Exercise details:
Locate the string "hand" in the records below. Copy every line where it occurs.

:: Information provided ::

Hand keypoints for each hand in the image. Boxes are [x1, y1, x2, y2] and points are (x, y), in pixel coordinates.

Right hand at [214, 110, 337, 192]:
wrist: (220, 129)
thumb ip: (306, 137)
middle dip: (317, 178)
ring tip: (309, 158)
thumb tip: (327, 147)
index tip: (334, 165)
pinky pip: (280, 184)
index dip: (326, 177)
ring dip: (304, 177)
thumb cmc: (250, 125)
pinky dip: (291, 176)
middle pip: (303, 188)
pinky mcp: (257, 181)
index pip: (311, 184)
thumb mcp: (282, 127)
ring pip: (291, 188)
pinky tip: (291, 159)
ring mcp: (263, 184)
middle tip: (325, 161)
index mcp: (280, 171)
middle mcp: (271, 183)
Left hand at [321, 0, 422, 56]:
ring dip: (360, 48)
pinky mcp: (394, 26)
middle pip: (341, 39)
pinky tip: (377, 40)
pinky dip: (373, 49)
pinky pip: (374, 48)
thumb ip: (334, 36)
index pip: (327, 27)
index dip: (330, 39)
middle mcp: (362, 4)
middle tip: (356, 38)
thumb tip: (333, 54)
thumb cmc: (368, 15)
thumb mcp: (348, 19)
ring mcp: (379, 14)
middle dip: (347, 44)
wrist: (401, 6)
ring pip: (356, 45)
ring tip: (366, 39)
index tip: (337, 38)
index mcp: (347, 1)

:::
:: Information provided ::

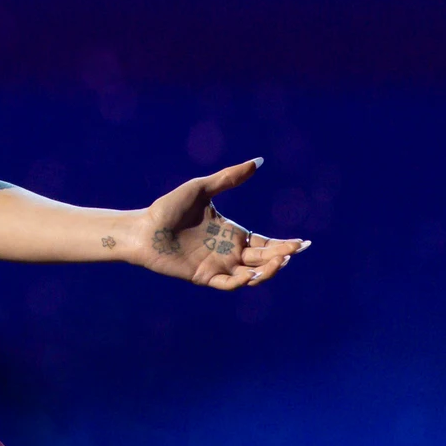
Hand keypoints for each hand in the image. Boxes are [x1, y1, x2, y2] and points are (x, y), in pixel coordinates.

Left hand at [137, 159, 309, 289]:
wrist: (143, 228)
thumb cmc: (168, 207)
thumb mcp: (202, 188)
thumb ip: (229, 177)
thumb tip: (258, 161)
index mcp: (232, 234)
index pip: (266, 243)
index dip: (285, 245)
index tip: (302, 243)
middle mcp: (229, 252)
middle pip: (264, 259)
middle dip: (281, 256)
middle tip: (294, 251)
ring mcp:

:::
:: Information provided ::

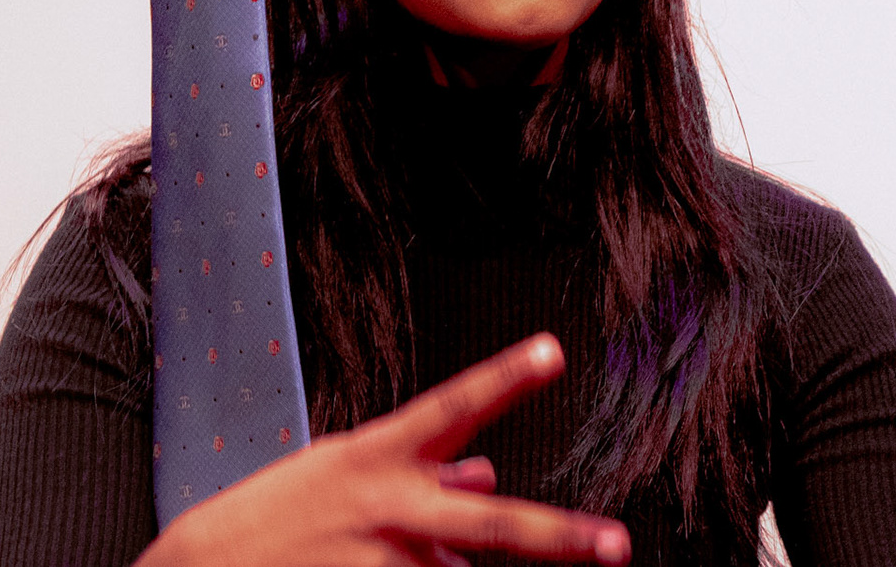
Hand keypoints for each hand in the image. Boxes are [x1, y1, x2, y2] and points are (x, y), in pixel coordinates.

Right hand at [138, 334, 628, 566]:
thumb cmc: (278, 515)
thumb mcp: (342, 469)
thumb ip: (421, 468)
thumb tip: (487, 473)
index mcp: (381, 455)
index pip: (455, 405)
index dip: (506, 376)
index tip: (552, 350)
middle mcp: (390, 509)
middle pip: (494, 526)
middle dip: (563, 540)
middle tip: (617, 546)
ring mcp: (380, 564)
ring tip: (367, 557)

:::

Result:
Hand keypoints for each hand in the image. Boxes are [x1, y1, x2, y2] and points are (x, y), in pixel coordinates.
Right hand at [214, 110, 337, 192]:
Left hand at [321, 0, 422, 56]:
Hand keypoints for each hand in the image. Boxes are [x1, y1, x2, y2] and points are (x, y), in pixel coordinates.
Left hand at [137, 159, 309, 289]:
Hand keypoints for each hand in the image. Boxes are [x1, y1, x2, y2] and points are (x, y), in pixel coordinates.
Right hand at [138, 334, 628, 566]:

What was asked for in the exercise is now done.